TASK OBJECTIVE: Rewrite the lines below, changing every "ms" to "milliseconds" and leaving everything else untouched.

Saved entries

--

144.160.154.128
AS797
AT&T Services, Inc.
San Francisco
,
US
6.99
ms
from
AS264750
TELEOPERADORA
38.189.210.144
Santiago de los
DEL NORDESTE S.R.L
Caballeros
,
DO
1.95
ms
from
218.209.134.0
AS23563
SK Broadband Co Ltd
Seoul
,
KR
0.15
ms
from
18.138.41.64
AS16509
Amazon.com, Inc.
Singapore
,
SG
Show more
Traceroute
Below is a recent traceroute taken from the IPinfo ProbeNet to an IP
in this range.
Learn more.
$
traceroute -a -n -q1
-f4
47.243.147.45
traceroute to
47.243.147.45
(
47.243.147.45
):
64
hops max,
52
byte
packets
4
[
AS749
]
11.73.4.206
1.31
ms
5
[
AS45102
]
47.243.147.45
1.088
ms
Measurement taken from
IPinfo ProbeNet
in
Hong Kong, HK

--

WORKED SOLUTION:
144.160.154.128
AS797
AT&T Services, Inc.
San Francisco
,
US
6.99
milliseconds
from
AS264750
TELEOPERADORA
38.189.210.144
Santiago de los
DEL NORDESTE S.R.L
Caballeros
,
DO
1.95
milliseconds
from
218.209.134.0
AS23563
SK Broadband Co Ltd
Seoul
,
KR
0.15
milliseconds
from
18.138.41.64
AS16509
Amazon.com, Inc.
Singapore
,
SG
Show more
Traceroute
Below is a recent traceroute taken from the IPinfo ProbeNet to an IP
in this range.
Learn more.
$
traceroute -a -n -q1
-f4
47.243.147.45
traceroute to
47.243.147.45
(
47.243.147.45
):
64
hops max,
52
byte
packets
4
[
AS749
]
11.73.4.206
1.31
milliseconds
5
[
AS45102
]
47.243.147.45
1.088
milliseconds
Measurement taken from
IPinfo ProbeNet
in
Hong Kong, HK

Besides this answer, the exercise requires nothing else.